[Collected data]
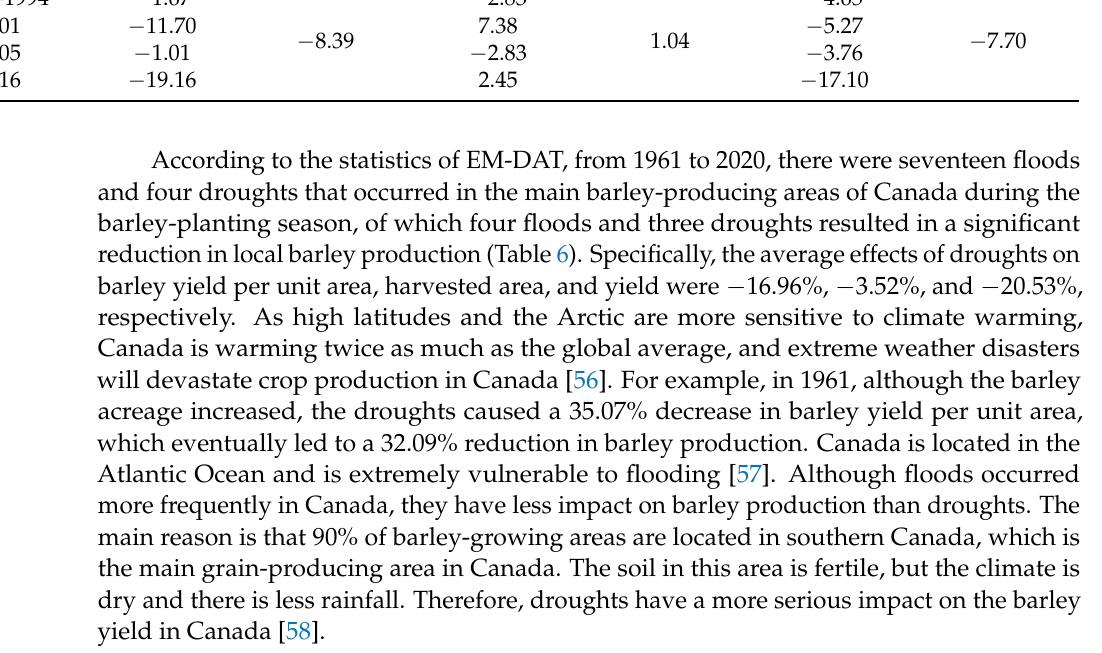
Table 6. Effects of droughts and floods on yield per unit area, area, and yield of barley in Canada (unit:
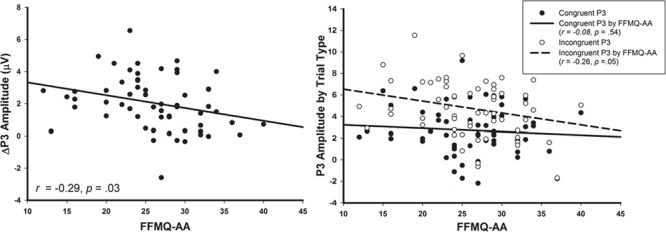
Scatterplots depicting P3 amplitude as a function of trait mindfulness (FFMQ-AA). Left: negative correlation between congruency difference (incongruent–congruent) in P3 amplitude (ΔP3) and FFMQ-AA, such that as FFMQ-AA increases, ΔP3 decreases. Right: significant negative correlation detected between FFMQ-AA and P3 amplitudes elicited on incongruent (dotted line), but not congruent trials (solid line). As FFMQ-AA increases, P3 amplitudes elicited on incongruent trials decreases.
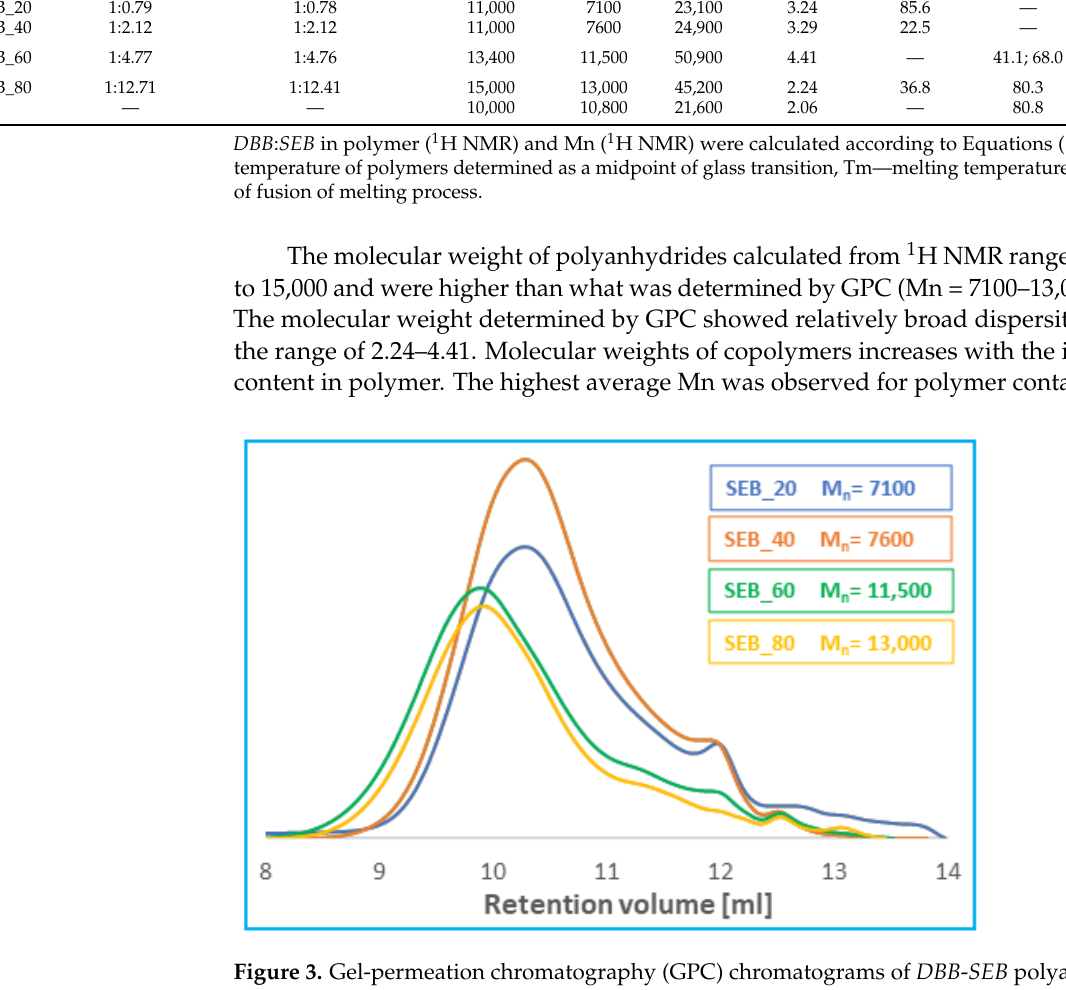
Table 3. Characteristics of DBB - SEB polyanhydrides.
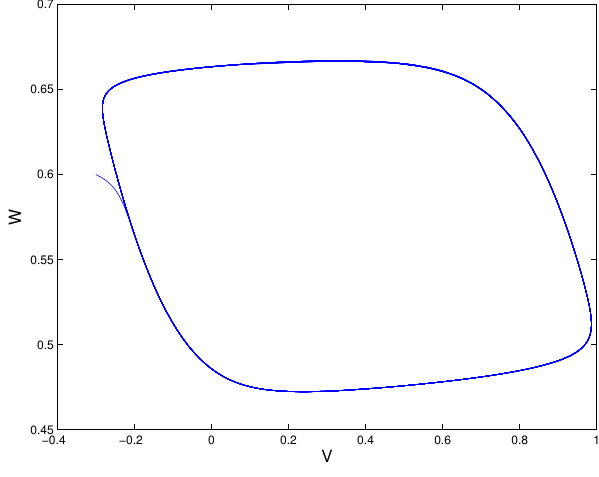
Figure 1. A limit cycle of the FHN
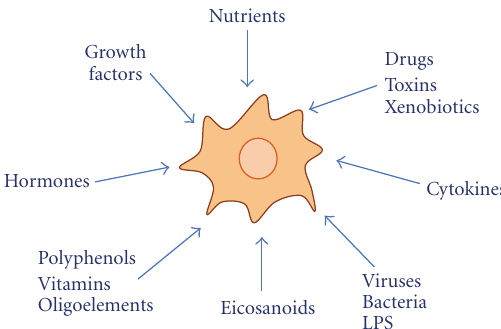
Figure 1: Cells are integrated networks constantly responding to environmental stimuli. The ability to recognize changes in environmentalconditionsand to adapt themselves to those changes, is essential for the viability of cells, and changes in quality and quantity of dietary molecules are the most frequent in the course of the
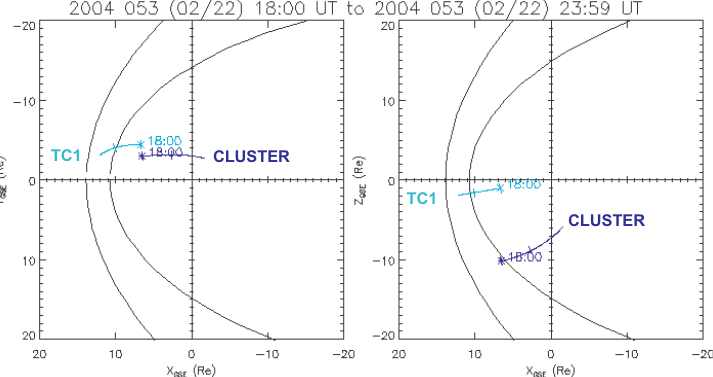
Fig. 10. Orbits of DSP TCI and Cluster for 22 February 2004 from 18:00 to 24:00 UT, including the period shown in Fig. 9. Asterisks correspond to 18:00 UT and the bars to 21:00 UT. Their orbits are in the same meridian plane, but the latitude is different at the time of the magnetopause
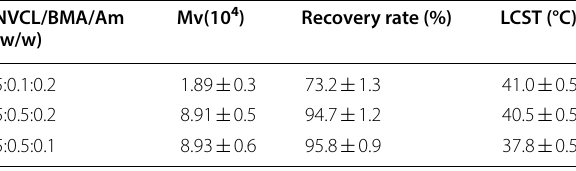
Table 1 Recovery rate and LCST of polymers prepared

TASK OBJECTIVE
Pictures aside, return exactly the lines from the data above, starting at the line that has "Scatterplots depicting P3" and ending at the line that has "Figure 1: Cells", both included.

RESPONSE TO THE TASK
Scatterplots depicting P3 amplitude as a function of trait mindfulness (FFMQ-AA). Left: negative correlation between congruency difference (incongruent–congruent) in P3 amplitude (ΔP3) and FFMQ-AA, such that as FFMQ-AA increases, ΔP3 decreases. Right: significant negative correlation detected between FFMQ-AA and P3 amplitudes elicited on incongruent (dotted line), but not congruent trials (solid line). As FFMQ-AA increases, P3 amplitudes elicited on incongruent trials decreases.
Table 3. Characteristics of DBB - SEB polyanhydrides.
Figure 1. A limit cycle of the FHN
Figure 1: Cells are integrated networks constantly responding to environmental stimuli. The ability to recognize changes in environmentalconditionsand to adapt themselves to those changes, is essential for the viability of cells, and changes in quality and quantity of dietary molecules are the most frequent in the course of the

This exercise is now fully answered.